DATA EXCERPTS below:

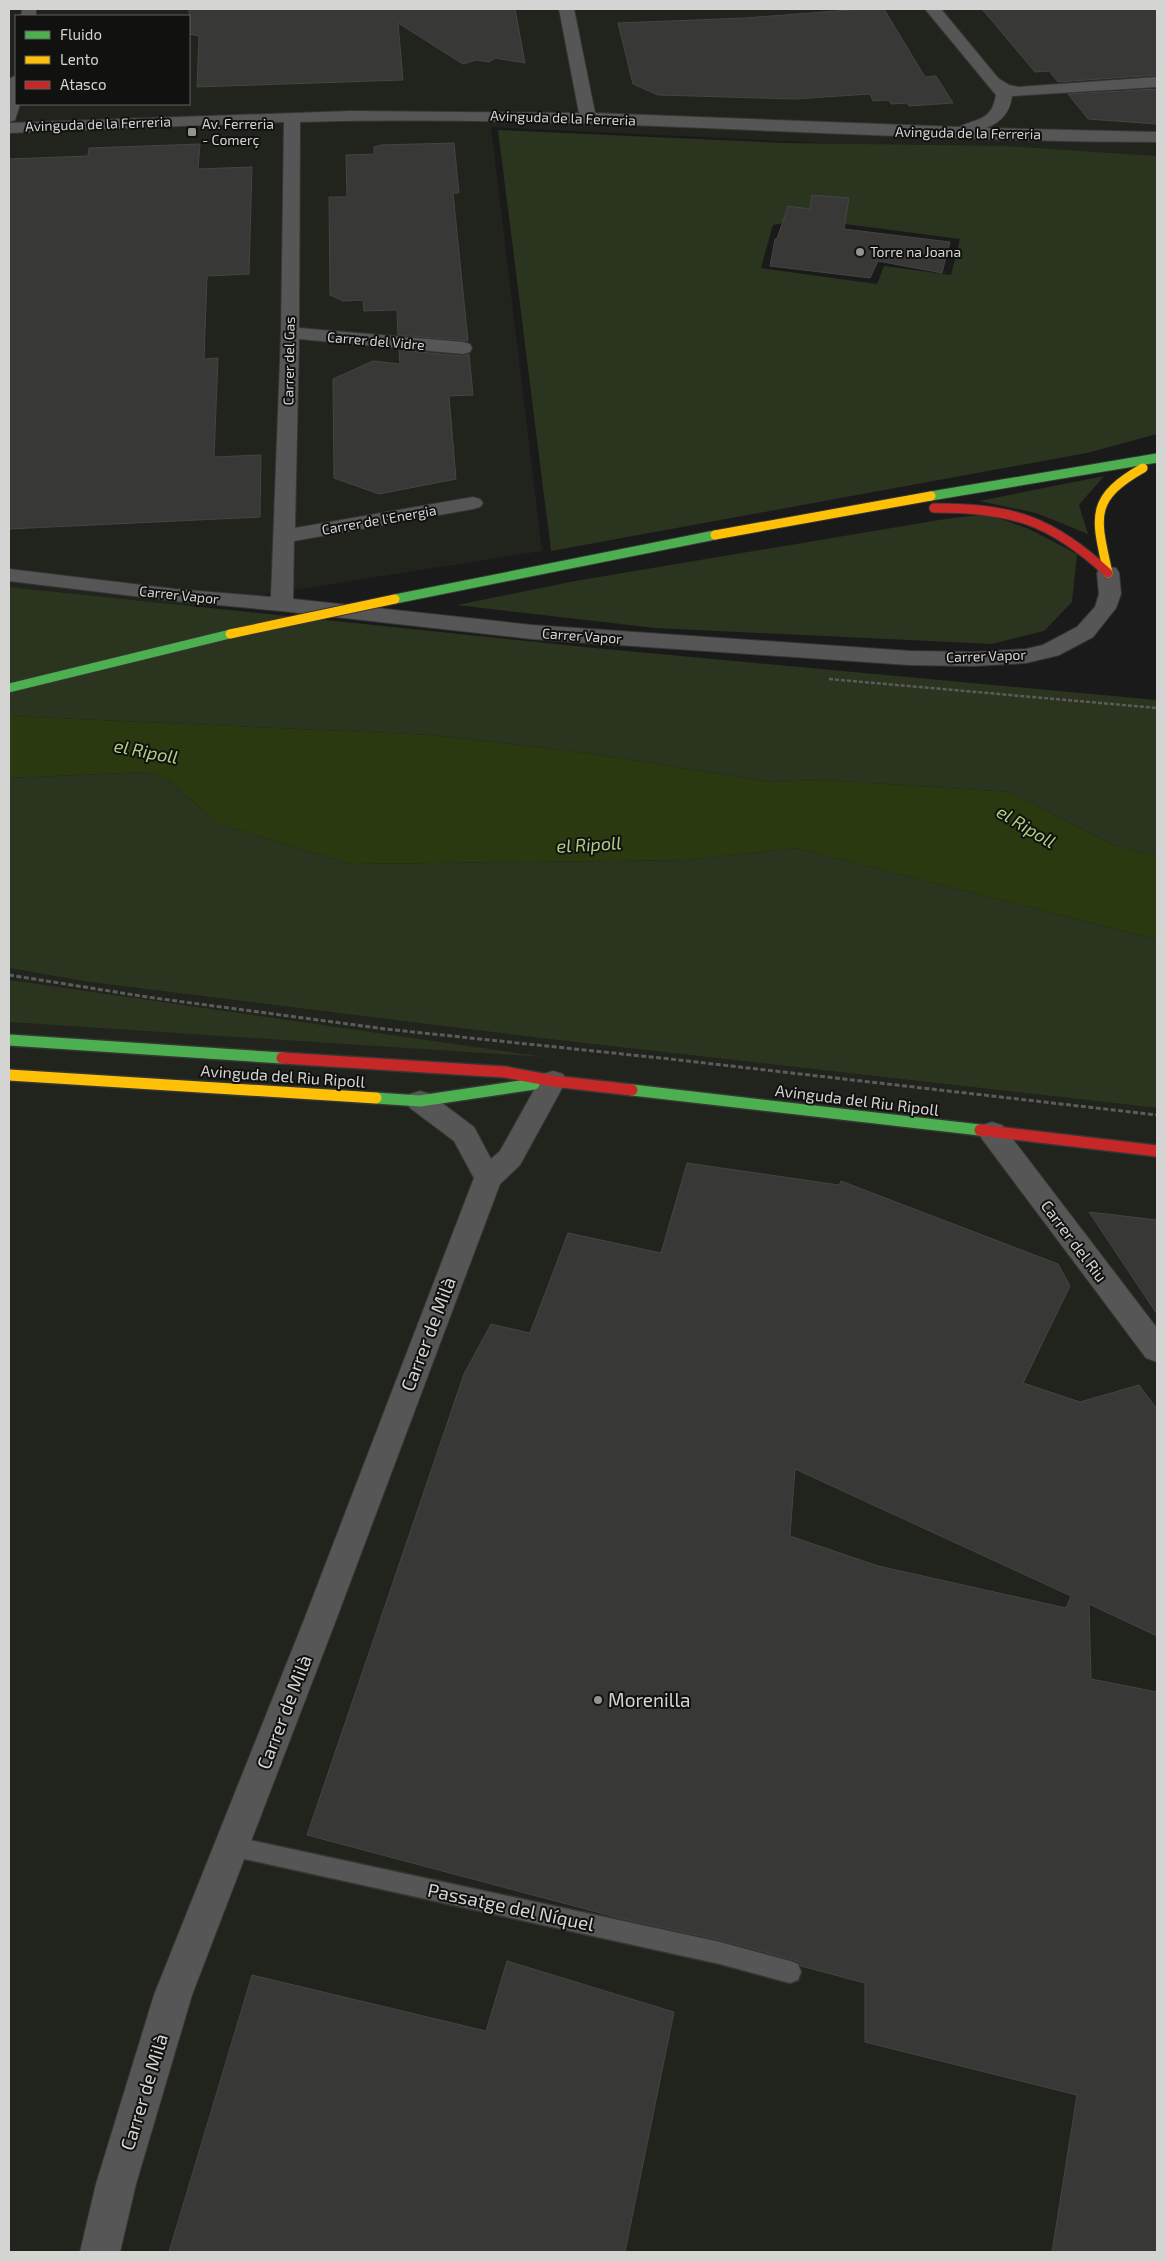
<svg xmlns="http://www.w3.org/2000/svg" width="1166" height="2261" font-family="'Exo 2',sans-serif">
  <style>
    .built { fill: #21241d; fill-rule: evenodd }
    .green { fill: #2b341e; fill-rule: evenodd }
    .water { fill: #2b3911 }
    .building { fill: #383837; stroke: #444; fill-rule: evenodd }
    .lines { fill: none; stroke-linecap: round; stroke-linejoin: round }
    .lane-casing { stroke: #363735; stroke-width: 3 }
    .street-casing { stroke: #363735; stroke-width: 2 }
    .fast-far1-casing { stroke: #363735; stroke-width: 11 }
    .fast-casing { stroke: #363735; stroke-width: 14 }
    .slow-far1-casing { stroke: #363735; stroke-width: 11 }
    .slow-casing { stroke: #363735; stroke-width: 14 }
    .jam-far1-casing { stroke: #363735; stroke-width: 11 }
    .jam-casing { stroke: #363735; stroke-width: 14 }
    .path-far1 { stroke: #5b5b5b; stroke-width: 2.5; stroke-dasharray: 4 2; stroke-linecap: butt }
    .path { stroke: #5b5b5b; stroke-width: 3; stroke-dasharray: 5 2.5; stroke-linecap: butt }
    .lane { fill: #565656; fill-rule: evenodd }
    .street { fill: #565656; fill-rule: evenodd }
    .fast-far1 { stroke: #4caf50; stroke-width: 9 }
    .fast { stroke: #4caf50; stroke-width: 11 }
    .slow-far1 { stroke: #ffc107; stroke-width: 9 }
    .slow { stroke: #ffc107; stroke-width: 11 }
    .jam-far1 { stroke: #c62828; stroke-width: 9 }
    .jam { stroke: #c62828; stroke-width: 11 }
    .fast-bridge-casing { stroke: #363735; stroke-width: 11; stroke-linecap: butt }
    .slow-bridge-casing { stroke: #363735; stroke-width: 11; stroke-linecap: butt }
    .fast-bridge { stroke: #4caf50; stroke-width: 9 }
    .slow-bridge { stroke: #ffc107; stroke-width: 9 }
    .poi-dot { fill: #939492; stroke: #111210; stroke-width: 2 }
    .labels { text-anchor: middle; stroke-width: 4; stroke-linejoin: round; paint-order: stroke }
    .far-street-label { font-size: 14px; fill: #d4d5d3; stroke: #111210 }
    .far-poi-label { font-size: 14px; fill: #d4d5d3; stroke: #111210; text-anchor: start }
    .street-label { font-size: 16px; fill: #d4d5d3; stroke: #111210 }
    .water-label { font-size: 18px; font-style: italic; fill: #b0cc84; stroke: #111210 }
    .near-street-label { font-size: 19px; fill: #d4d5d3; stroke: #111210 }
    .near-poi-label { font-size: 19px; fill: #d4d5d3; stroke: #111210; text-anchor: start }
  </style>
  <rect width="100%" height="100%" fill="#1a1a1a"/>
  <path class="built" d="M9,9H1157V159L491,127L542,551L191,606L9,587ZM16,16H189V104H16Z
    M9,968L89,982L540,1038L1157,1108V2252H9Z"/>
  <path class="green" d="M498,130L785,143L1005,146L1157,156V434L1087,453L551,551ZM807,219L960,239L951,275L884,266L877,284L761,268L773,225Z
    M1104,476L1079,505L1088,534L1036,513L979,501Z
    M987,514L1029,529L1077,554L1072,602L1044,631L992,644L655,628L457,605L575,581L945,519Z
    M9,587L584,647L1157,700V857L1113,845L1010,792L825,780L770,782L587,753L433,735L9,716Z
    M146,772L167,779L219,824L351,864L687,860L796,848L1157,939V1108L540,1038L89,982L9,968V778Z
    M9,980L545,1057L9,1022Z"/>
  <path class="water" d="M9,716L433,735L587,753L770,782L825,780L1010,792L1113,845L1157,857V939L796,848L687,860L351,864L219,824L167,779L146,772L9,778Z"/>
  <path class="building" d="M189,9H515L525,63L495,58L489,62L476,60L463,64L398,23L403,80L197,87L199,36L189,34Z
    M863,9H884L925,77L936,76L953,103L909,106L907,103L891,104L889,100L873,101L870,94L794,99L658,95L633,84L618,23L745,18Z
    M982,9H1157V75L1058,82L1049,71L1035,72Z
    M1157,89V124L1088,119L1068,94Z
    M454,143L459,193H453L468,341L398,335L397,310L364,311L363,300L343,301L330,295L329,197H347L346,155L374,154V147L381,145Z
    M200,144L198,169L252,167L249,274L207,276L204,359L218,358L214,457L261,455L260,517L9,529V159L88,156L89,148Z
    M812,195L849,198L844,229L950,242L942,273L878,261L870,278L770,266L775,239H777L788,206L810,209Z
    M399,350L463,356L469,354L473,395L449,396L456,479L379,494L334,478L333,379L373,361L400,364Z
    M687,1163L839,1185L841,1181L1058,1264L1070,1286L1023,1383L1080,1402L1139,1385L1157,1409V1636L1089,1604L1091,1679L1157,1692V2252H1052L1077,2095L865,2042V1983L801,1966L799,1962L790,1959L720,1940L623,1919L307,1835L464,1374L491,1324L530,1333L568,1233L661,1253ZM795,1469L1071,1596L1066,1608L878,1566L790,1536Z
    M1089,1212L1157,1220V1314Z
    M507,1961L674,2012L625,2252H169L252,1975L486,2031Z"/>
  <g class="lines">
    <defs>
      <path id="lane" d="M231,1836L720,1942L790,1961L798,1964L801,1972L798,1980L790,1983L720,1964L231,1856L224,1853L221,1846L224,1839Z"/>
      <path id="street" d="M22,9H36V16H21Z
        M559,9H574L595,113L959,127C977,118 992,121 996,95L925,9H941L998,78L1009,85L1018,87L1157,77V87L1012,96C1010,112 1002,122 986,128L1157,132V142C871,142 586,114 300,122L299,328L463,342L470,344L472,348L470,352L463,354L299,339L295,528L473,497L480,499L483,503L480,507L473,509L294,541L293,599L532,625L910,651L974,652L1026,649L1043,645L1077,627L1095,607L1099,594L1097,573L1100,568L1108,567L1116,568L1119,573L1121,594L1116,608L1093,637L1059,655L1051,657L1026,663L974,666L910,665L532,639L282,611L175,601L9,581V569L175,589L271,597L281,333L284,122L9,133V123L351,111L579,113Z
        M16,75V104H20L15,120L9,122V79Z
        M553,1071L563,1074L566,1081L520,1165L500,1184L336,1620L192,1995L136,2184L120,2252H80L96,2184L154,1995L304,1620L474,1178L454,1141L410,1108L406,1101L410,1094L420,1091L430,1094L474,1127L491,1159L500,1151L543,1074Z
        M992,1122L1002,1125L1157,1328V1362L1146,1358L982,1139L978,1132L982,1125Z"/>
      <path id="fast-far1" d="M931,496L1157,458
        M395,599L715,535"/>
      <path id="fast" d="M9,1040L282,1058
        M632,1090L980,1130
        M376,1098L420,1101L534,1084"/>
      <path id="slow-far1" d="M715,535L931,496
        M1108,573C1096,518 1088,499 1143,468"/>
      <path id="slow" d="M9,1075L376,1098"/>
      <path id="jam-far1" d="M934,508C1012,508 1051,520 1108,573"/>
      <path id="jam" d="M282,1058L505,1072L553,1081L632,1090
        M980,1130L1157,1151"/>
    </defs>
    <use href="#lane" class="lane-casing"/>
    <use href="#street" class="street-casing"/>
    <use href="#fast-far1" class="fast-far1-casing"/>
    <use href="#fast" class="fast-casing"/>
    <use href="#slow-far1" class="slow-far1-casing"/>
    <use href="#slow" class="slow-casing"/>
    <use href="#jam-far1" class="jam-far1-casing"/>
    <use href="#jam" class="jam-casing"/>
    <path class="path-far1" d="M829,679L1157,708"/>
    <path class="path" d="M9,975L147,997L385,1029L670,1059L1157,1115"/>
    <use href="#lane" class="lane"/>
    <use href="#street" class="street"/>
    <use href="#fast-far1" class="fast-far1"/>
    <use href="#fast" class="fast"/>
    <use href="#slow-far1" class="slow-far1"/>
    <use href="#slow" class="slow"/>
    <use href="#jam-far1" class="jam-far1"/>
    <use href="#jam" class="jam"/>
    <defs>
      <path id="fast-bridge" d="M9,688L230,634"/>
      <path id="slow-bridge" d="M230,634L395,599"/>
    </defs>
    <use href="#fast-bridge" class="fast-bridge-casing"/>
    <use href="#slow-bridge" class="slow-bridge-casing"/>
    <use href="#fast-bridge" class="fast-bridge"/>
    <use href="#slow-bridge" class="slow-bridge"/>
  </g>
  <g class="poi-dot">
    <rect x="187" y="127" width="10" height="10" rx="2.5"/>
    <circle cx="860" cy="252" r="5"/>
    <circle cx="598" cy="1700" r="5"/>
  </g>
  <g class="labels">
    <g class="far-street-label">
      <text transform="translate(563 118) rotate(2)" y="5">Avinguda de la Ferreria</text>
      <text transform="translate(98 124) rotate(-2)" y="5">Avinguda de la Ferreria</text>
      <text transform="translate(968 133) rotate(1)" y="5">Avinguda de la Ferreria</text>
      <text transform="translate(376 341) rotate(5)" y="5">Carrer del Vidre</text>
      <text transform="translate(289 361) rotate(-89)" y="5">Carrer del Gas</text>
      <text transform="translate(379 520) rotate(-10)" y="5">Carrer de l'Energia</text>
      <text transform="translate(179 595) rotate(6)" y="5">Carrer Vapor</text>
      <text transform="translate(582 636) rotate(4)" y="5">Carrer Vapor</text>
      <text transform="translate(986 656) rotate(-2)" y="5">Carrer Vapor</text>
    </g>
    <g class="far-poi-label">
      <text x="202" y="129">Av. Ferreria<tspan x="202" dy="16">- Comerç</tspan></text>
      <text x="870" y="257">Torre na Joana</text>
    </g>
    <g class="street-label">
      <text transform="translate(283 1076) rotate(4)" y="6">Avinguda del Riu Ripoll</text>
      <text transform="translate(857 1100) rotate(7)" y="6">Avinguda del Riu Ripoll</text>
      <text transform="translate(1074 1241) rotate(53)" y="6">Carrer del Riu</text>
    </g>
    <g class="water-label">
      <text transform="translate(146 752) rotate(11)" y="6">el Ripoll</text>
      <text transform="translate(1026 827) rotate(31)" y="6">el Ripoll</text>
      <text transform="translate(589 845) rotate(-3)" y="6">el Ripoll</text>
    </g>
    <g class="near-street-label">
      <text transform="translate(428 1334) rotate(-69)" y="7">Carrer de Milà</text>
      <text transform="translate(284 1712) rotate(-69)" y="7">Carrer de Milà</text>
      <text transform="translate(511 1907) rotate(12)" y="7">Passatge del Níquel</text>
      <text transform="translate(144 2092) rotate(-73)" y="7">Carrer de Milà</text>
    </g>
    <g class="near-poi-label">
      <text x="608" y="1707">Morenilla</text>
    </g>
  </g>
  <rect width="1166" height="2261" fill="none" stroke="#d4d5d3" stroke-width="20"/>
  <rect x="15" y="15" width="175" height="90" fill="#111210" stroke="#5f605e"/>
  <rect x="25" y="31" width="25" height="8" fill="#4caf50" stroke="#5f605e"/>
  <text x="60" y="40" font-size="15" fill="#d4d5d3">Fluido</text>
  <rect x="25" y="56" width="25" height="8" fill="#ffc107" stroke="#5f605e"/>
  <text x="60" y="65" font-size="15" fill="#d4d5d3">Lento</text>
  <rect x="25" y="81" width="25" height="8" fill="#c62828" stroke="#5f605e"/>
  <text x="60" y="90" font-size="15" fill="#d4d5d3">Atasco</text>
</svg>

End of DATA EXCERPTS.

=== EXERCISE GOAL ===
I would like you to report every line in the listing above that contains "round".

=== TASK RESPONSE ===
    .lines { fill: none; stroke-linecap: round; stroke-linejoin: round }
    .labels { text-anchor: middle; stroke-width: 4; stroke-linejoin: round; paint-order: stroke }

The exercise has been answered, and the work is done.